Ask HN: Best constructive criticism - 3Dpuzzlepiece

What has been the best constructive criticism you&#x27;ve received - professional or personal - and how did you handle it?
======
poof131
One of the most memorable was early in primary flight training for the Navy.
It was my last flight before the Christmas Holidays and it went poorly, not F
but C- quality. I really liked the instructor, a cool guy helicopter pilot.
Walking back from the plane, he said it didn’t go well. I agreed and said my
mind just wasn’t in it, thinking about the holidays. He stopped, turned to me
and said, “I don’t want to hear that f _#%ing s%$t. Don’t make f_ #%ing
excuses.” He said a few more mean things that I can’t recall.

I didn’t like the instructor after that, but the lesson stuck. I never made
excuses again. Over the years I noticed that a lot of the people I respected
the most would do the opposite, take responsibility for everything, even if it
wasn’t really their fault. It was a recurring theme in Naval Aviation. I saw a
similar ethos when I worked with Special Forces.

At my current job, a late stage startup, I see directors blame other teams,
blame subordinates, blame everyone but themselves.
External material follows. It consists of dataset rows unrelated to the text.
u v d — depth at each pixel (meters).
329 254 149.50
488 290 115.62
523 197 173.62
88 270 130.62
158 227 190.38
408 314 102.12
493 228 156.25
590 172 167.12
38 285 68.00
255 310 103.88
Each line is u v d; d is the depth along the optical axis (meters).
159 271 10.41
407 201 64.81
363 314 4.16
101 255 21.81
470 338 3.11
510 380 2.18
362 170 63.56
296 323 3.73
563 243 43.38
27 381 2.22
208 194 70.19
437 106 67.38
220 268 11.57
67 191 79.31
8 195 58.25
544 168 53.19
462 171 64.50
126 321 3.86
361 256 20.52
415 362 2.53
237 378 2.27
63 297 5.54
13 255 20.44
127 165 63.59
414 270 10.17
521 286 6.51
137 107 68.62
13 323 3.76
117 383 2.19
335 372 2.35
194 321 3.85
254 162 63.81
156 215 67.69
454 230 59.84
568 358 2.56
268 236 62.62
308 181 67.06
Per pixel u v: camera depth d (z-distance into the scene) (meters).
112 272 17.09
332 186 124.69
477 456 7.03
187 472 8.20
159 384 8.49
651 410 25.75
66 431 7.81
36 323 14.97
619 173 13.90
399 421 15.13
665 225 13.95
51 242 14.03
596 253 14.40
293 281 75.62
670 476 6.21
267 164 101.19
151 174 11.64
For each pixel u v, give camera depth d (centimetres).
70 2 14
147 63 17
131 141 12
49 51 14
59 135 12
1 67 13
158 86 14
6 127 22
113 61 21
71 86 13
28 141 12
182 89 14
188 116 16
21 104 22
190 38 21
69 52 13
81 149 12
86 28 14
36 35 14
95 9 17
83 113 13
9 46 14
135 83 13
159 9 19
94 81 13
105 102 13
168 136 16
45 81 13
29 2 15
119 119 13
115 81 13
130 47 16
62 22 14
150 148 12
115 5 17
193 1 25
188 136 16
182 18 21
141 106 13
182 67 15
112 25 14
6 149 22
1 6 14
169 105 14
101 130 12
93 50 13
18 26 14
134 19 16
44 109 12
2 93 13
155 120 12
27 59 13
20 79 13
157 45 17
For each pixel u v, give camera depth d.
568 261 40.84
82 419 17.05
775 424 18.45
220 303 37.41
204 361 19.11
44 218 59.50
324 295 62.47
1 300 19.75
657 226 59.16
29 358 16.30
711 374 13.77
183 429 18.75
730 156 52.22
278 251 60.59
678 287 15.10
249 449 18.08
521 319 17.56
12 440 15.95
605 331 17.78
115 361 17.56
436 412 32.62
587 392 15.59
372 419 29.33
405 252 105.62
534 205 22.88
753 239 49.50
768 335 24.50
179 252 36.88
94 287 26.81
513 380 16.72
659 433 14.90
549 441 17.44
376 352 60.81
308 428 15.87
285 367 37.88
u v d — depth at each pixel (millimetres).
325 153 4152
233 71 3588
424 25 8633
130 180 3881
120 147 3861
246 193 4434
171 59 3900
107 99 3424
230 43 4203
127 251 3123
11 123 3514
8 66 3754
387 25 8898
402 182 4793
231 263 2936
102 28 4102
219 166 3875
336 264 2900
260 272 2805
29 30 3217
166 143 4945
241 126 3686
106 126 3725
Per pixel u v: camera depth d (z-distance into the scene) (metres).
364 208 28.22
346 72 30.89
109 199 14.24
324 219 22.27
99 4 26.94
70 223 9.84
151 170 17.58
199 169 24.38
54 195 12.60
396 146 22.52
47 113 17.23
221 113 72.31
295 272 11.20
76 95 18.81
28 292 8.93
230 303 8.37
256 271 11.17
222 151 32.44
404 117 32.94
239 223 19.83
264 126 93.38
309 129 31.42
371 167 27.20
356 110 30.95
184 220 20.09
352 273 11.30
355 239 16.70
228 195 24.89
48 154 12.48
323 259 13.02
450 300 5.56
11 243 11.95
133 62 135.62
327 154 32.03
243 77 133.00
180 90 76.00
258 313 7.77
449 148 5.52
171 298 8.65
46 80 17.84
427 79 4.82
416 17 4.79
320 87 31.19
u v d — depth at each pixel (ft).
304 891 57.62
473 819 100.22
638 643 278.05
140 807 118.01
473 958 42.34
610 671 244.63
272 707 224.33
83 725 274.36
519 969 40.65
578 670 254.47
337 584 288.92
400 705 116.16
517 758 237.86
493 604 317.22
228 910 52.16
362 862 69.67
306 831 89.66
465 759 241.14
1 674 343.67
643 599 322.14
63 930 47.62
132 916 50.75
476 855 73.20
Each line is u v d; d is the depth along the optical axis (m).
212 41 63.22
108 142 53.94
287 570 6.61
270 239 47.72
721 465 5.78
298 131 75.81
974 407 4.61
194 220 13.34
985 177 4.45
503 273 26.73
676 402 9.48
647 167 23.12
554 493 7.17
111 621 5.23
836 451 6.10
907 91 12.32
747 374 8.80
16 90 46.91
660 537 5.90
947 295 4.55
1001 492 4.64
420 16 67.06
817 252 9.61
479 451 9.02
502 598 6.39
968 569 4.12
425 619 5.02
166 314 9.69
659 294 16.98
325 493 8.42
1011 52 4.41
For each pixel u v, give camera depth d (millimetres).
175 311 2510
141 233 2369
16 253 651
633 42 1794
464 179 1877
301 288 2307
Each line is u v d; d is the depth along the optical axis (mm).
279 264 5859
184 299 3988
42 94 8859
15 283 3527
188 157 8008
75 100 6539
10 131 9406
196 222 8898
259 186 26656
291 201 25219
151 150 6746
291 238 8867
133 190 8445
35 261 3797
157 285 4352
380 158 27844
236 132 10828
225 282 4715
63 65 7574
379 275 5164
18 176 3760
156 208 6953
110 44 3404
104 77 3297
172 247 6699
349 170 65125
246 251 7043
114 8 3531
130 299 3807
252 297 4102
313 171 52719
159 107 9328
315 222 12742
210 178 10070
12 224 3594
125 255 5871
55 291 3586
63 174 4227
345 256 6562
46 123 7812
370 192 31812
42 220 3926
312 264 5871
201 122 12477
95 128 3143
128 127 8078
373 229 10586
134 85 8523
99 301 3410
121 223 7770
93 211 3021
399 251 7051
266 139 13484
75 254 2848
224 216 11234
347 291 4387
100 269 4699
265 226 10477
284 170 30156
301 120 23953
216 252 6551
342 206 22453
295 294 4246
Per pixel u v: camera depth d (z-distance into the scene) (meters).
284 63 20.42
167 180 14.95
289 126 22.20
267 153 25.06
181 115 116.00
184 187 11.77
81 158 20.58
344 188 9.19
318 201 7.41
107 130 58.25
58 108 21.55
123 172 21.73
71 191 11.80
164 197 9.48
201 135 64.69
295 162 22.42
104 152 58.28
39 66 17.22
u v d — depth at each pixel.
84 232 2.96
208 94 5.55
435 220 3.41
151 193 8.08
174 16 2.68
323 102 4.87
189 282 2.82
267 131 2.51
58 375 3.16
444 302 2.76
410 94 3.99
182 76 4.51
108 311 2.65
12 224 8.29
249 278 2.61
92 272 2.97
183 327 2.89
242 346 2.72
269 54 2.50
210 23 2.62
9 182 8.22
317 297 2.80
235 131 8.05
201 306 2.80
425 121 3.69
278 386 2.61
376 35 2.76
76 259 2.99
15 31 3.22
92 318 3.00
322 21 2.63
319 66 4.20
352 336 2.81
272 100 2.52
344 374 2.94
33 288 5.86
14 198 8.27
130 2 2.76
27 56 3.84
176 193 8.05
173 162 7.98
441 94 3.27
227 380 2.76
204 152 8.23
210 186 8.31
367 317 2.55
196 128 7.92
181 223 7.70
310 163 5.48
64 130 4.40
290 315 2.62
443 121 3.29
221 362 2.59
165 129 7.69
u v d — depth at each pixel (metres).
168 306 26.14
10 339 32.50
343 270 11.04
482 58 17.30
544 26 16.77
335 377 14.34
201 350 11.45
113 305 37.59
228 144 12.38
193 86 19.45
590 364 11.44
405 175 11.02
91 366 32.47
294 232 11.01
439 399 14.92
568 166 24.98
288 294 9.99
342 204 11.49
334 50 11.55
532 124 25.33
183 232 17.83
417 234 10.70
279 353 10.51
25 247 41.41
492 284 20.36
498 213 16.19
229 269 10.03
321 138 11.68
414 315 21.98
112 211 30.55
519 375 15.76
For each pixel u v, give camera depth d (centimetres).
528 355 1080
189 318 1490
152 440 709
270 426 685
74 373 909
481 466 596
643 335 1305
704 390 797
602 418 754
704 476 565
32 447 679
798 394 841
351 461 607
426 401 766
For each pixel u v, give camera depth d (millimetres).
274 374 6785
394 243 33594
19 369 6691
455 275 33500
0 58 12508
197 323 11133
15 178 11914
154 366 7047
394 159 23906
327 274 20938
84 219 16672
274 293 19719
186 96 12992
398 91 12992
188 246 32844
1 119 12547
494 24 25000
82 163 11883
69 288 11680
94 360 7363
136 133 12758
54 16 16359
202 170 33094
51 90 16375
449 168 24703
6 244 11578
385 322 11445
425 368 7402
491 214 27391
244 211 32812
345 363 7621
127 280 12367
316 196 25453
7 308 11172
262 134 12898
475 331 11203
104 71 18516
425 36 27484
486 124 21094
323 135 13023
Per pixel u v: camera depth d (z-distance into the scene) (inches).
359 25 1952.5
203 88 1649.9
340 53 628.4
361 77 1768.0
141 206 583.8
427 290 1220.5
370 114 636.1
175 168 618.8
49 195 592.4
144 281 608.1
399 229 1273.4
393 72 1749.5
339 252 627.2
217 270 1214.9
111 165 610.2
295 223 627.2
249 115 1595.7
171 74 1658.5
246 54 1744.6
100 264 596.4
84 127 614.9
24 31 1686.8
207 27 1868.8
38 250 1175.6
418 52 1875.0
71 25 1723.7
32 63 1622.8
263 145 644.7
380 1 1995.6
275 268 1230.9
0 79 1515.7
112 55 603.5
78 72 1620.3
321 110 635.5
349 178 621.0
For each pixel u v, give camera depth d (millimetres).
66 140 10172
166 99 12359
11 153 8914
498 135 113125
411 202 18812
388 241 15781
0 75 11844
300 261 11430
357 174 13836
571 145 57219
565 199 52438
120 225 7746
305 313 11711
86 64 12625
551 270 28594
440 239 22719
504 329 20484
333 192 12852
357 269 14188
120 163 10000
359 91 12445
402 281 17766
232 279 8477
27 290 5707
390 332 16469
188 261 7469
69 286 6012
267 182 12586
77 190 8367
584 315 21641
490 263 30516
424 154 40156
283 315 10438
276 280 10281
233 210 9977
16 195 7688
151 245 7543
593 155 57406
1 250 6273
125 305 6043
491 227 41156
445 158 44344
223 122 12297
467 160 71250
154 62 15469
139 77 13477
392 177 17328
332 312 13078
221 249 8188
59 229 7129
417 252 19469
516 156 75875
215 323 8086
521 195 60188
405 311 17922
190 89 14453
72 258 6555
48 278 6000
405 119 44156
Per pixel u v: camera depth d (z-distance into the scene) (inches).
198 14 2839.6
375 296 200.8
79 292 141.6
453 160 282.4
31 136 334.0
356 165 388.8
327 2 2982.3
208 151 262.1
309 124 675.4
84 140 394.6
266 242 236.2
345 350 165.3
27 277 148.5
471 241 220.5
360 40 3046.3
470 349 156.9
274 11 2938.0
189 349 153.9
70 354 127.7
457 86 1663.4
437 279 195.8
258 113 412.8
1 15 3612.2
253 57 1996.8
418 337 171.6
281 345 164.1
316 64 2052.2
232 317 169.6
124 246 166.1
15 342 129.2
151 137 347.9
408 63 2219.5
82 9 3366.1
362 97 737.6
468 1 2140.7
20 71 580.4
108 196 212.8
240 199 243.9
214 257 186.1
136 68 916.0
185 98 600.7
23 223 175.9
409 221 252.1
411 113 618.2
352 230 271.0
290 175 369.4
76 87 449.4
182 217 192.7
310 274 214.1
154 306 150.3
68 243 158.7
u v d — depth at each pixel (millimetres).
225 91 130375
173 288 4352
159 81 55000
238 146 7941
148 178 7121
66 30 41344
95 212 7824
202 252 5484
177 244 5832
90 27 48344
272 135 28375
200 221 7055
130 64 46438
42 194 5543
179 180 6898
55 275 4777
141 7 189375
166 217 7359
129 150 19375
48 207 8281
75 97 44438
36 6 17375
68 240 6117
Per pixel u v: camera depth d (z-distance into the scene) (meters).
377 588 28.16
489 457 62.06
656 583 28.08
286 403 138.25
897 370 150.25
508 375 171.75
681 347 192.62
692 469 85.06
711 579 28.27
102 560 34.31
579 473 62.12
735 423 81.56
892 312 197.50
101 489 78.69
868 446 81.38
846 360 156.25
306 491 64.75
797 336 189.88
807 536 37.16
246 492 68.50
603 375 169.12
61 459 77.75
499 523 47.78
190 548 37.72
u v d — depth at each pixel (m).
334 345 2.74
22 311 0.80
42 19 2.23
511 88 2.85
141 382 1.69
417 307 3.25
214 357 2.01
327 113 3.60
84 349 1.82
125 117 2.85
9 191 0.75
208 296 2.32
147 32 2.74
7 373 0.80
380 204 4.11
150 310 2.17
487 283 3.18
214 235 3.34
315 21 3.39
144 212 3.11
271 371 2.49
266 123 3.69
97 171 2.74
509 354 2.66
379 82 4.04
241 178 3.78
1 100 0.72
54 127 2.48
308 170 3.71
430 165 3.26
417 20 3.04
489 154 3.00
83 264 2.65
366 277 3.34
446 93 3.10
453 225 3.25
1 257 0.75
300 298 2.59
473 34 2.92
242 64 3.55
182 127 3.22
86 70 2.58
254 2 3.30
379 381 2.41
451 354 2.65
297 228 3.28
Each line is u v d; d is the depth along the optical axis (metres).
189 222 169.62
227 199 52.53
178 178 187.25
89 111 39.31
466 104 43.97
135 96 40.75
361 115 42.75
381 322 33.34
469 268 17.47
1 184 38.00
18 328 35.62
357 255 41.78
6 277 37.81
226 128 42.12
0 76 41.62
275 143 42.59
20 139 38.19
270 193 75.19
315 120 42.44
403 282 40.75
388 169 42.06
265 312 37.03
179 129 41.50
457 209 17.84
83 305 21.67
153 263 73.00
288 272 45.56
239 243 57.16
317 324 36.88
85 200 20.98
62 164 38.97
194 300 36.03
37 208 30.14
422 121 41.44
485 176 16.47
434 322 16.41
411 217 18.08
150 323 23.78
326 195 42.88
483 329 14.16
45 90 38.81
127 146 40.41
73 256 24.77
In Naval Aviation it’s
called the ‘excuse matrix’. I’m sure that early in a startups life this
behavior must be minimal since too much would doom the business, however,
there’s nothing like life or death to truly hone the principle of not making
excuses.

------
LarryMade2
Post in a forum criticising of loading/handling (filtered) POSTed form data
into individual strings, the criticism was "The better way is to use an array.
What good reason do you have to to load strings individually?"

Not only did this provide a logical alternative but it was open to letting me
defend my method... Thinking on it arrays were the way to go solves other
issues like retrieval and storage.

My reasons were more or less, "cause that's how I learned it." The question
might have been a bit more condescending but the open opportunity to defend
myself made me think harder on what I was doing vs the alternative.

Made me re-factor a ton of code for the better, was a lot of work - but I
could see it was the right way to do it.